The researchers have called for even more rigorous combined implementation of vaccination and mitigation measures (such as social distancing, masking, and hand hygiene) to control the spread of the virus. They believe these measures will be more effective if they are instituted sooner rather than later to slow the initial spread of the B.1.1.7 variant.
“The increased transmissibility of the B.1.1.7 variant warrants universal and increased compliance with mitigation strategies, including distancing and masking. Efforts to prepare the healthcare system for further surges in cases are warranted. Increased transmissibility also means that higher than anticipated vaccination coverage must be attained to achieve the same level of disease control to protect the public compared with less transmissible variants,” suggested the CDC.

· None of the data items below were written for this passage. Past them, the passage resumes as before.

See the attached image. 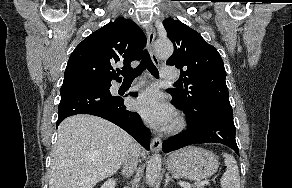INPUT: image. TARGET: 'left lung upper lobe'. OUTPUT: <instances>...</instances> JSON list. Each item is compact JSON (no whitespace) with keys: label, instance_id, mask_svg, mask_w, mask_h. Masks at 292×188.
<instances>
[{"label":"left lung upper lobe","instance_id":"obj_1","mask_svg":"<svg viewBox=\"0 0 292 188\" xmlns=\"http://www.w3.org/2000/svg\"><path fill=\"white\" fill-rule=\"evenodd\" d=\"M174 52L166 64L181 70L180 88L167 91L188 117L198 120L213 107H231L226 71L218 51L187 25L173 18L163 21Z\"/></svg>","mask_w":292,"mask_h":188}]
</instances>
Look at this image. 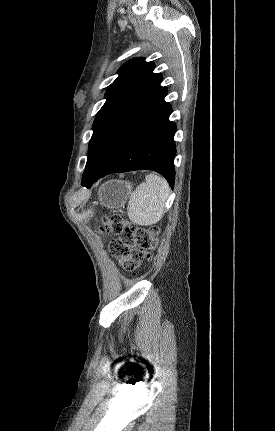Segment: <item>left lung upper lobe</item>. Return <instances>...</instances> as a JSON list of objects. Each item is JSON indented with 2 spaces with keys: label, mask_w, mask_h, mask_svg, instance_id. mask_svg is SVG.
Instances as JSON below:
<instances>
[{
  "label": "left lung upper lobe",
  "mask_w": 275,
  "mask_h": 431,
  "mask_svg": "<svg viewBox=\"0 0 275 431\" xmlns=\"http://www.w3.org/2000/svg\"><path fill=\"white\" fill-rule=\"evenodd\" d=\"M155 64L134 58L118 70L108 87L106 102L93 123L86 169L82 183L106 170L123 148L166 104L168 93L160 84L163 77L153 73Z\"/></svg>",
  "instance_id": "left-lung-upper-lobe-1"
}]
</instances>
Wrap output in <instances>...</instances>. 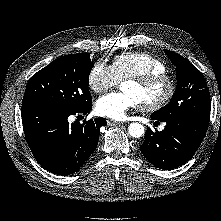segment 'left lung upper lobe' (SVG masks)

Walensky, meanwhile, emphasized that viruses mutating is not a new thing, but when it happens scientists and health experts worry about whether they have increased transmissibility, and whether they have increased morbidity and mortality. “So far, the one from the UK looks like it is more transmissible. We don’t have any more information about whether it evades our vaccines. We have indication that it likely does not. But what increased transmissibility means is there are more cases and therefore more deaths. There are certainly further studies that are looking at the South Africa strain, at the Brazil strain and other strains in Nigeria,” she said.
According to Walensky, what this demonstrates “is our need to be vigilant and to have resources to do the surveillance, to make sure we understand what strains are here and whether we have increased transmissibility in vaccine.”